A economia Warao é baseada na caça, pesca e coleta de frutos silvestres e caranguejos na estação seca. Apesar de o Delta ser rico nesses recursos, o povo Warao é um povo sedentário, que também vive da exploração da madeira e do comércio de artesanato. A agricultura, embora pareça estranha, é praticada em forma de conuco. Lá eles colhem a mandioca com a qual preparam diversos alimentos, incluindo a mandioca e uma bebida muito especial fermentada pela saliva, o paiwari.

Nas zonas pantanosas, espalhadas pela água salgada, crescem grandes palmeiras: a moriche (Mauritia Flexulosa), essencial para a subsistência dos indígenas. Do centro do tronco, extraem a farinha de yurima com a qual preparam um pão que usam para oferecer em certos rituais. Com suas folhas fazem os telhados de suas casas, seus utensílios, ferramentas de trabalho e artesanatos. Também se alimentam dos frutos dessas palmeiras e das larvas que as habitam.

Os Warao são agrupados em subtribos endogâmicas. Estas pequenas cidades são dirigidas por um velho, o "governador", acompanhado por um "capitão" e um "procurador" (denominações herdadas dos crioulos) cujas funções principais são a organização do trabalho comunitário e dos eventos culturais e tradicionais. Esses títulos são atribuídos essencialmente aos homens, enquanto dentro do lar, a autoridade e a organização são matriarcais.

O núcleo familiar continua a ser a unidade socioeconômica e gira em torno da mulher mais velha da casa. Geralmente, é a mulher, no casal, que administra a economia doméstica, apropriando-se e redistribuindo a caça e a colheita de seu marido e genros, que vive e trabalha para a família de sua esposa até formarem seu próprio lar.
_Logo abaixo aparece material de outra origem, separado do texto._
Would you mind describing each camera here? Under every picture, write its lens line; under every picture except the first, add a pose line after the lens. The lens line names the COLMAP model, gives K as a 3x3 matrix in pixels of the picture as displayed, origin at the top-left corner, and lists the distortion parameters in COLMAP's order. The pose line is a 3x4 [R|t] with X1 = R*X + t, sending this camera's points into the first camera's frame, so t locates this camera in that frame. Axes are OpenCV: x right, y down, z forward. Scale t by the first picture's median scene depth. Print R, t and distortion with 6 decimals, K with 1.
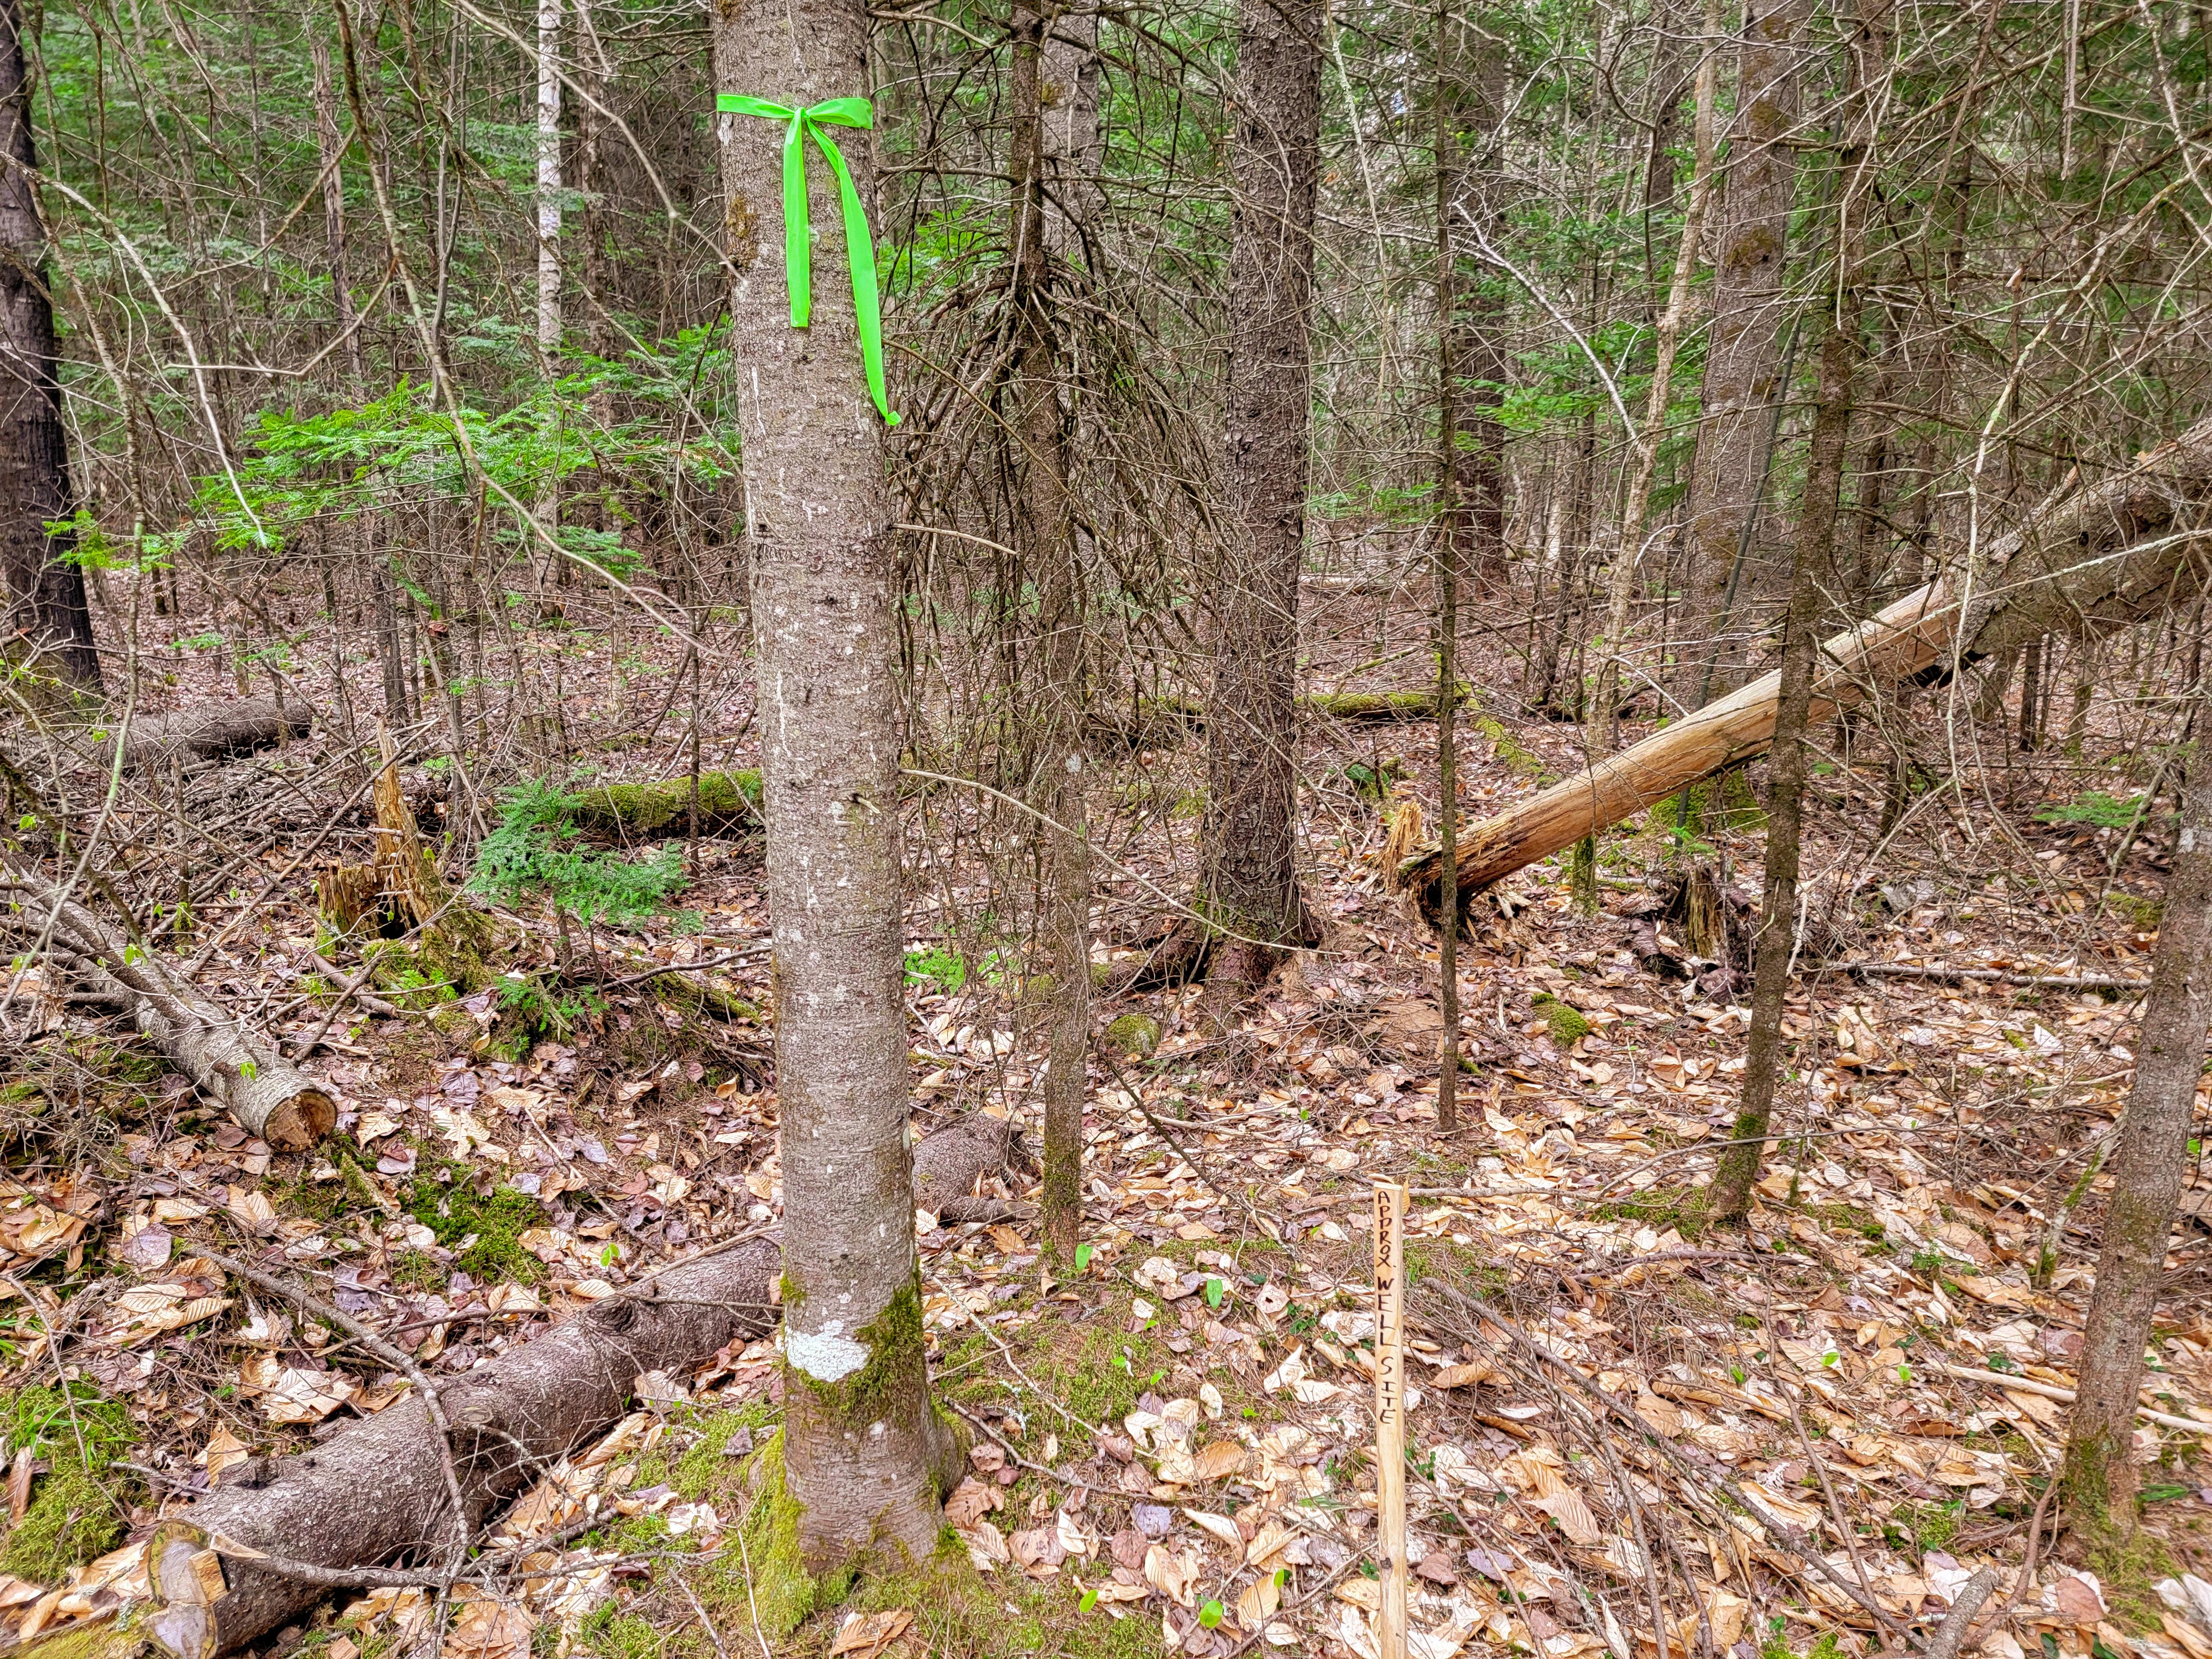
lens RADIAL K [[1552.5, 0, 1106.0], [0, 1552.5, 829.5], [0, 0, 1]] dist [0.104989, -0.090664]
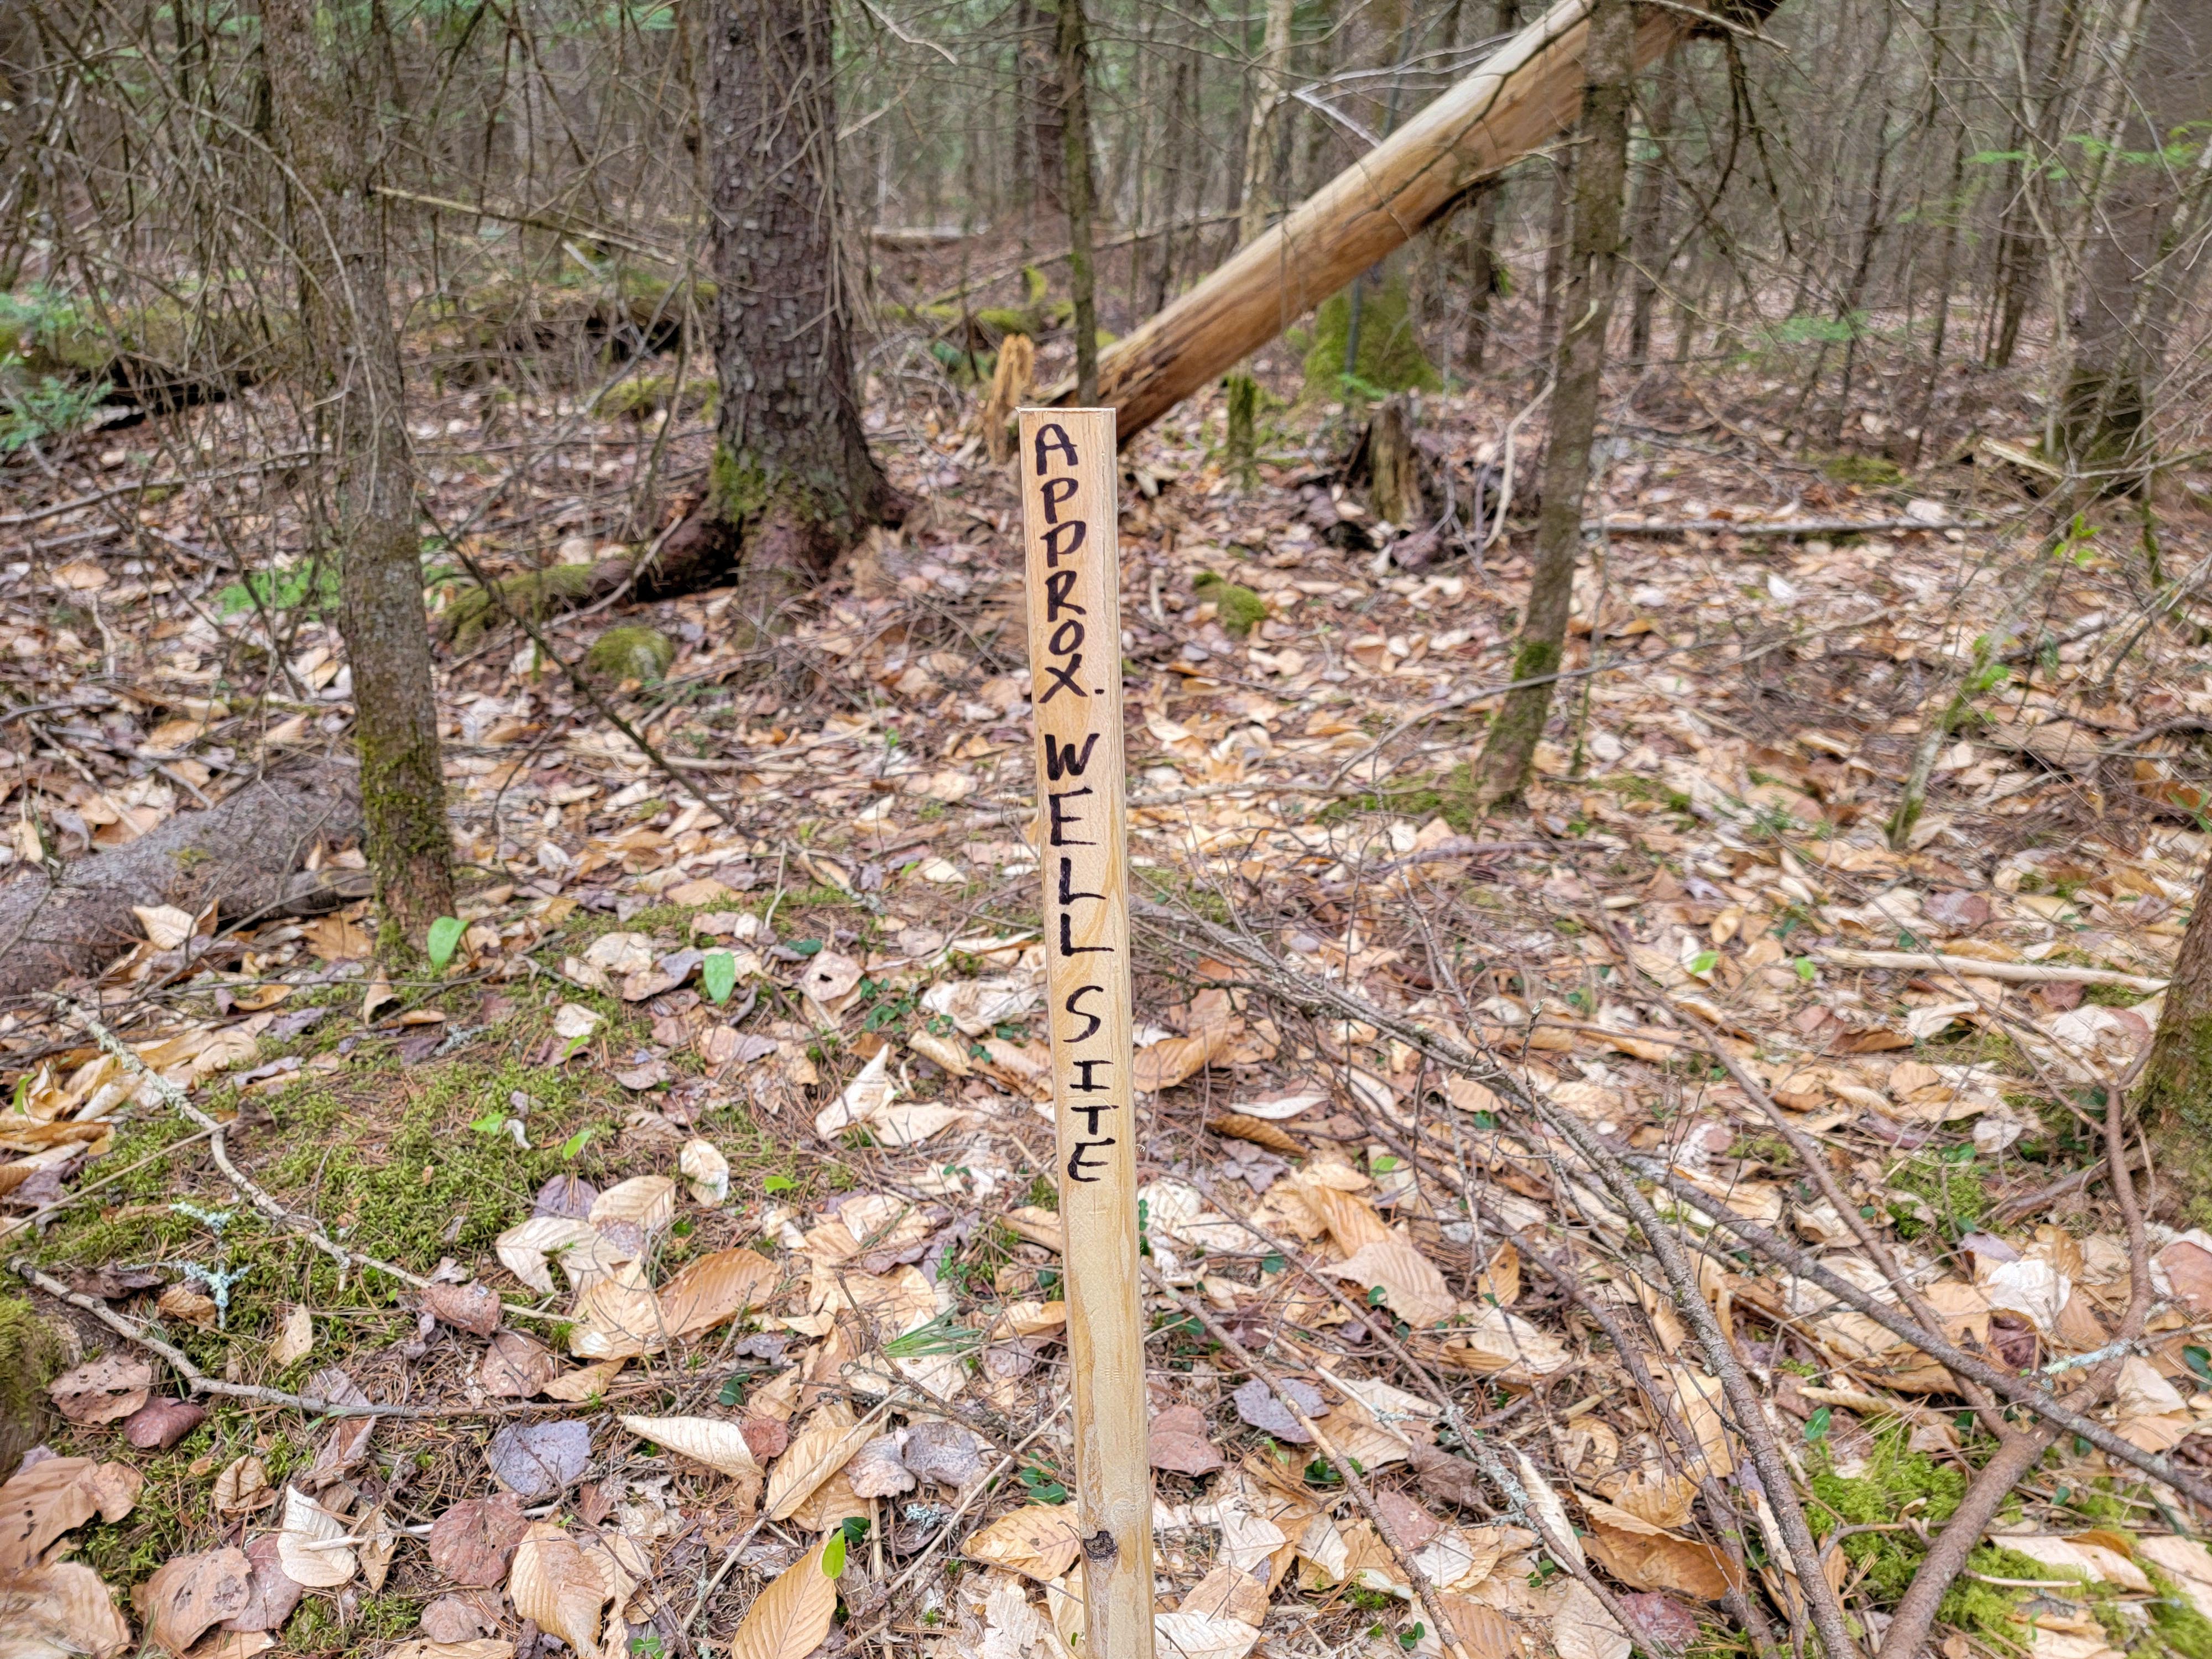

A educação é feita de forma sutil e natural, sem obrigações ou reprimendas. Os mais novos aprendem observando e imitando os adultos de acordo com o sexo em suas diferentes tarefas diárias, e assimilam as regras morais e sociais ouvindo as histórias e mitos dos mais velhos, cujas sanções são a vergonha e a rejeição da comunidade.

Perto das casas, é comum descobrir pequenos templos ou kuaijanokos construídos para venerar o grande Jaburi (espírito máximo). Lá, as maracas sagradas e o amido de moriche são depositados como uma oferenda que se tornará yuruma para os festivais rituais de Najanamu. Os Warao dão grande importância ao sagrado. Como a maioria dos grupos étnicos na América, a pessoa mais importante e mais respeitada na comunidade é o xamã ou piache. Ele é o curador e o mediador entre o mundo real e o espiritual. Sua iniciação é difícil e seu conhecimento é imenso, assim como seu talento como mágico. Pode ser um homem, mas às vezes também uma mulher.

Os Warao têm fama de ser um povo alegre e festivo. Suas danças únicas, suas canções e sua cultura musical constituem um grande repertório. Seus principais instrumentos são os instrumentos de sopro de cana, o dau-kojo (feito da árvore yagrumo), o najsemoi (da palmeira moriche), o kariso (uma espécie de flauta de pan) e o mujúsemoi (feito de osso da tíbia de um cervo). Outros instrumentos são as maracas, o tambor de pele de araguato (bugio ou alouatta seniculus) e o violino de origem europeia.

Mas os Warao também são um povo em perigo, cuja ética e tradições estão ameaçadas pela exploração em massa, políticos, corrupção administrativa e uma série de funcionários incompetentes. O uso dos Warao como força de trabalho, a introdução de salários e princípios crioulos causam uma espécie de desintegração cultural em seu funcionamento e organização social e trabalhista.

Os Warao ainda são um povo único.


Vídeo: Warao People Thanks Giving Ceremony on Harris Promenade, San Fernando. Trinidad - October 8, 2016 (Setembro 2021).